> _Problem to solve_
Extract every line of the entries that contains the word "Decisione". Case counts, so a line matches only if the capitalization is the same.

> _Raw data_
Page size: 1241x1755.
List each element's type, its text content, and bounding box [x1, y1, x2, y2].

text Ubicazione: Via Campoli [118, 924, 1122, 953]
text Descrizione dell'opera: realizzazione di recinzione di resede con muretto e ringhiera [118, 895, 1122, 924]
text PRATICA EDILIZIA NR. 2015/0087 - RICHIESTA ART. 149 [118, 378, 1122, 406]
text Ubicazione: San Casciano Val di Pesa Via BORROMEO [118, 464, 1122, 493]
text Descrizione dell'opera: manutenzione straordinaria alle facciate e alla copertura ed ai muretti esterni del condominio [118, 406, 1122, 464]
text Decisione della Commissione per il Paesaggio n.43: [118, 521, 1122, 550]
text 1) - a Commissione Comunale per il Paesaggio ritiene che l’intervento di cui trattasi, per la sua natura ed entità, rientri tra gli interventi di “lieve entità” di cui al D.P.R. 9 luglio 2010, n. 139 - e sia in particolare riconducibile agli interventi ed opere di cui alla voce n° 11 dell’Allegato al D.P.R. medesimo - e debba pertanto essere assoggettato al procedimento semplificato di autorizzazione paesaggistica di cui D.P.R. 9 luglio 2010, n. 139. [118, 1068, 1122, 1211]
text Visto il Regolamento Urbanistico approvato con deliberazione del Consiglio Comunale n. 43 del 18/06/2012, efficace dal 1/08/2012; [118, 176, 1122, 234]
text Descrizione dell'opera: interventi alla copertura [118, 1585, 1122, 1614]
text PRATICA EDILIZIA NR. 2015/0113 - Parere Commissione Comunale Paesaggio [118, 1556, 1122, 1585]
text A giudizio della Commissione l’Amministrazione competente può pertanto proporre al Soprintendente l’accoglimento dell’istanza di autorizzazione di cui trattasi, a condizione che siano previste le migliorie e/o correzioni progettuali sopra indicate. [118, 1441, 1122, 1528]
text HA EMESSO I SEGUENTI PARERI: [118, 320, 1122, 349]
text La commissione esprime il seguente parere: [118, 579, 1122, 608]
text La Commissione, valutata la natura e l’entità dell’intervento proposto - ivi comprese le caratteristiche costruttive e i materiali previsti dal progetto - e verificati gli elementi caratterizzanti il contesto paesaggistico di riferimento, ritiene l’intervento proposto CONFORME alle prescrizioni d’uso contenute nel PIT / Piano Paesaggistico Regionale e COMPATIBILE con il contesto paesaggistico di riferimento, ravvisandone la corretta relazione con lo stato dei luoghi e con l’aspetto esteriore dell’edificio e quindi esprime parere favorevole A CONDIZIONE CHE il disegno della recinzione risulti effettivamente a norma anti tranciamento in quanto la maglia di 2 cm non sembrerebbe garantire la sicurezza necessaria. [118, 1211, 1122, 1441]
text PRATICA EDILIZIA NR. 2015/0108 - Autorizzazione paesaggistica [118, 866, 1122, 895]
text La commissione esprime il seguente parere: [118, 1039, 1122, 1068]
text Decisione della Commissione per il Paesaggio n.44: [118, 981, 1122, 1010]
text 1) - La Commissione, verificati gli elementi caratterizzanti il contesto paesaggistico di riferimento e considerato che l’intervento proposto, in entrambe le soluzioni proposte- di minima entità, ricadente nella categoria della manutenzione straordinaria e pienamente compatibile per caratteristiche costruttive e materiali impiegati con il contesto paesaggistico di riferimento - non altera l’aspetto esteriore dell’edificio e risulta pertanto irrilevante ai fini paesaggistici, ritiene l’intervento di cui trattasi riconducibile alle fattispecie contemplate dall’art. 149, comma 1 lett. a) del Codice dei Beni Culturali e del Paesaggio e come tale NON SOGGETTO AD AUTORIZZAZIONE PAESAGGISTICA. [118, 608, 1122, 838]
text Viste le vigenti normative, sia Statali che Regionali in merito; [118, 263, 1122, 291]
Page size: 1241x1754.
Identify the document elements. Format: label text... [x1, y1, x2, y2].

> _Written answer_
text Decisione della Commissione per il Paesaggio n.43: [118, 521, 1122, 550]
text Decisione della Commissione per il Paesaggio n.44: [118, 981, 1122, 1010]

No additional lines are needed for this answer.